==== Input records

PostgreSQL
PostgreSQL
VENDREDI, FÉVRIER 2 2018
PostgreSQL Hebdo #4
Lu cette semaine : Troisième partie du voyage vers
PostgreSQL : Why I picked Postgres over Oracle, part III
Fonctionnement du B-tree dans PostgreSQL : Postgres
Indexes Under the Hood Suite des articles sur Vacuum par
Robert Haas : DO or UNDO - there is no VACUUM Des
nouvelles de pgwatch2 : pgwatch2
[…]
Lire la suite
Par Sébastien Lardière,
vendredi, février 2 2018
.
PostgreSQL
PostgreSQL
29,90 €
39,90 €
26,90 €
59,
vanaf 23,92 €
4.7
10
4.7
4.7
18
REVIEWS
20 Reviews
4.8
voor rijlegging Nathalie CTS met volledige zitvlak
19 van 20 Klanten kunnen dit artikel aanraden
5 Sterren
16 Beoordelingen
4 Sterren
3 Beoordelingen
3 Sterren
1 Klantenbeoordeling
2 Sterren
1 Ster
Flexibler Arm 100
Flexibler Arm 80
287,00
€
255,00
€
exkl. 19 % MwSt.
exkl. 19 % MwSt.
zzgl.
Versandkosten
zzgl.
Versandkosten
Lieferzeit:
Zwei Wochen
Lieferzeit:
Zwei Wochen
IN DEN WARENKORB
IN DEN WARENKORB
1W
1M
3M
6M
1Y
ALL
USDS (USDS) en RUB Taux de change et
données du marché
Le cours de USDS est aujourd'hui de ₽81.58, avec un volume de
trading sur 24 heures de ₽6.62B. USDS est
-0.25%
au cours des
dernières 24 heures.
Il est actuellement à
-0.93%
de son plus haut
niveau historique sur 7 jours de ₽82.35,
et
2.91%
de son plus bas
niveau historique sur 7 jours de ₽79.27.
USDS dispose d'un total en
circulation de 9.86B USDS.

========
==== Input records

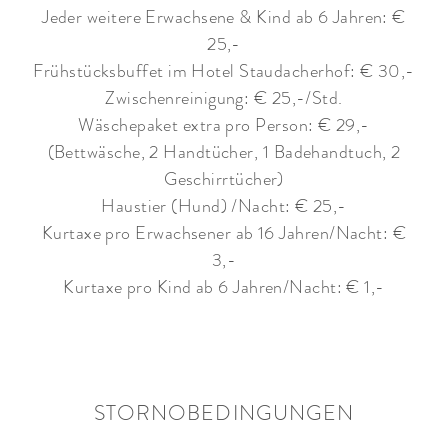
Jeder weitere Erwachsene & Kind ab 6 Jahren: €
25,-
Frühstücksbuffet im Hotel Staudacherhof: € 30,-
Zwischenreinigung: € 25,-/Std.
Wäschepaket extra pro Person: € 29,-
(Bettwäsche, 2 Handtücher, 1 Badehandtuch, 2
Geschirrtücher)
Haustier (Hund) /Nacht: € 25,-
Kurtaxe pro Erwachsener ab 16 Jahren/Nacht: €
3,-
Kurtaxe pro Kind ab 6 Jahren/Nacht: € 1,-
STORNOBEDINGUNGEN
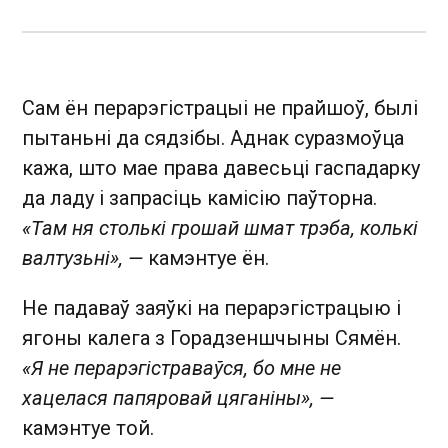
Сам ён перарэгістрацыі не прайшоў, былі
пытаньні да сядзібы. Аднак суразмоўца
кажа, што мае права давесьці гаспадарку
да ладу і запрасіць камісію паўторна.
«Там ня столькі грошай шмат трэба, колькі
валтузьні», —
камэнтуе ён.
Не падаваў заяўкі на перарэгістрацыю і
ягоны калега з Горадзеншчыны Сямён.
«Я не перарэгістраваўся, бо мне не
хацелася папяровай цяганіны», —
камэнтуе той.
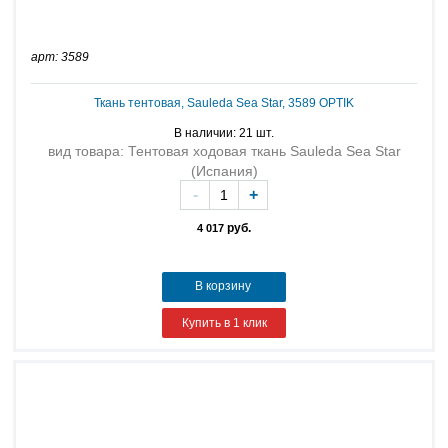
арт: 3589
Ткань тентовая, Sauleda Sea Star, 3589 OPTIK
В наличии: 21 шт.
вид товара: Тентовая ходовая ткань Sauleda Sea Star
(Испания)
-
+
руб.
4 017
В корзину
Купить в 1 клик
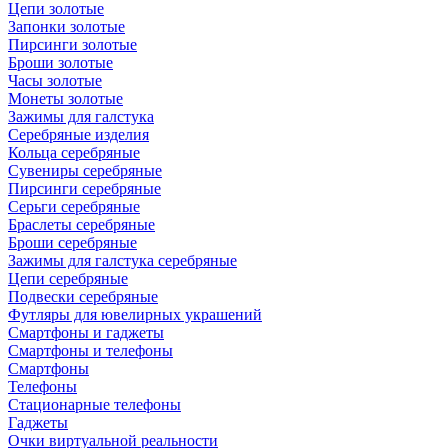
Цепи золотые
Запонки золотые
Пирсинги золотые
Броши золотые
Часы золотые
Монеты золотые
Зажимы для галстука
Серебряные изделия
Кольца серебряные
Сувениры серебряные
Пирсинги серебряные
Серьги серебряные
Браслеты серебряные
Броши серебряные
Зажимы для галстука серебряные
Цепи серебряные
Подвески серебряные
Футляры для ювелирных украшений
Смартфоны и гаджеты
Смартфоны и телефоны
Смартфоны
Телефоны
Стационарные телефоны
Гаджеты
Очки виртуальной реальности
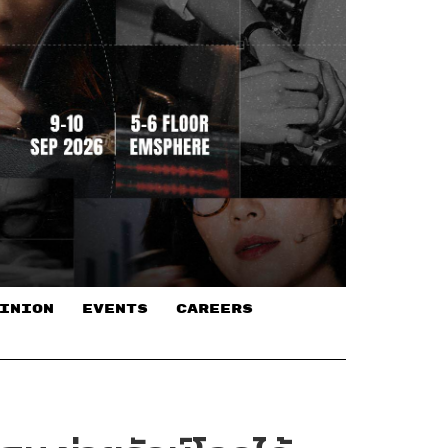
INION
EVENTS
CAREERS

========

Across the entries above, count the lines with the word "Смартфоны" and report that count by itself.

3